A tool is not just power. It is power with a contract.
From the Daily trail
Agent Tool Menus Are Becoming Runtime Infrastructure: Directly tracks tool menus turning into stateful runtime surfaces.
Agent Runtimes Are Learning to Audit Their Own Tools: Shows tool surfaces being checked, measured, and explained.
Action is mediated
A serious tool-using agent does not touch the world directly. It asks through interfaces. Shell commands, file edits, web fetches, browser actions, API calls, MCP servers, patch tools, search tools, and app connectors are affordances with names and rules.
That mediation is the difference between a model that can imagine an action and an agent that can take one. It is also where risk enters. A tool can reveal too much, write too much, run too much, or describe itself so poorly that the model uses it wrong.

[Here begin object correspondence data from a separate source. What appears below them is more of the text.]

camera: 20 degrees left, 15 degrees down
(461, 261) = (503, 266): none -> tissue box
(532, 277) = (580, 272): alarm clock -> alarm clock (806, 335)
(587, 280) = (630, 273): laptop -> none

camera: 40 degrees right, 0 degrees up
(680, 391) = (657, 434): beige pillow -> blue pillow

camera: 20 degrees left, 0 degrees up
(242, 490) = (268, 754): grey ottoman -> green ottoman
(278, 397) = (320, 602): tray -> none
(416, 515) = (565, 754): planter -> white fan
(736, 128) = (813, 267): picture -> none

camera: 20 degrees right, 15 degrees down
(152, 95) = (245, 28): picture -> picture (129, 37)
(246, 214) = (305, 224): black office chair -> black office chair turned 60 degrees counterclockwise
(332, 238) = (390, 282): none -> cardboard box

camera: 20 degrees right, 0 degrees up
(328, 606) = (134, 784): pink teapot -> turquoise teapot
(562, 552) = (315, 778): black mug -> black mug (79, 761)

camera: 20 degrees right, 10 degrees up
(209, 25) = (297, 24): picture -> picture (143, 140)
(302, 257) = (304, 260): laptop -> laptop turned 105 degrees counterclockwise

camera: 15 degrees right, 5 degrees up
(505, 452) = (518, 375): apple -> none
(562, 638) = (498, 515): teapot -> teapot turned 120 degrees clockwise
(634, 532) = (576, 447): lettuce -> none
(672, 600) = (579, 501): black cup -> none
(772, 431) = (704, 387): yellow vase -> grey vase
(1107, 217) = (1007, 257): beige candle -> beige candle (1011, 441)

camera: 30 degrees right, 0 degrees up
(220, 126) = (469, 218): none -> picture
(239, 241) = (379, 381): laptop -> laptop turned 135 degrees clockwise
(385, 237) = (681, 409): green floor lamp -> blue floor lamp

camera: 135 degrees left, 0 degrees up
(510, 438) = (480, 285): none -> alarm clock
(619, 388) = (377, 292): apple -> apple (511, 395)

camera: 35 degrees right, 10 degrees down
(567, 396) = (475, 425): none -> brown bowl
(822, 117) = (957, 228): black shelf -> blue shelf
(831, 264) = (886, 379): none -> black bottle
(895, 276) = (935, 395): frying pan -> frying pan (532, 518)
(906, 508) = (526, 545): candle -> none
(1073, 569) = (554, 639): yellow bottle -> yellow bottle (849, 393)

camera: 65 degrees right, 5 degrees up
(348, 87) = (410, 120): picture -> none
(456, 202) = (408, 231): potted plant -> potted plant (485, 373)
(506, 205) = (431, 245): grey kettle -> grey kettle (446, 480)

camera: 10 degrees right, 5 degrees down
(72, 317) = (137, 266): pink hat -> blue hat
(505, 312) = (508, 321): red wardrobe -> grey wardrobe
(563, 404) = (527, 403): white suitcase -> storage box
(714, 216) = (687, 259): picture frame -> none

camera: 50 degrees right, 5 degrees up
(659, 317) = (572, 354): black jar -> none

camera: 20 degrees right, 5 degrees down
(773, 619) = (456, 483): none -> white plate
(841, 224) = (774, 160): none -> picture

Tool menus are becoming runtime infrastructure
The MCP tools spec describes discovery, invocation, structured results, list-changed notifications, and security expectations around human confirmation. OpenAI's Agents SDK exposes tool and MCP configuration as first-class agent fields. The Daily Edition has watched agent repos harden tool menus, audit tool behavior, and turn tool selection into a stateful runtime problem.
This chapter should make readers feel the difference between a demo and a system. A demo says the agent can call a tool. A system answers harder questions: who exposed the tool, what schema did the model see, what inputs were validated, what output returned, and what did the human approve?
The hand leaves fingerprints
Good agents leave tool receipts. The user can see which operation was attempted, with what scope, under which permission profile, and why it mattered. Bad agents blur the line between thought and action until the human has to inspect damage after the fact.
The frontier is not only more tools. It is clearer tool contracts, better tool documentation, safer execution paths, and visible evidence that lets a human distinguish intention from action.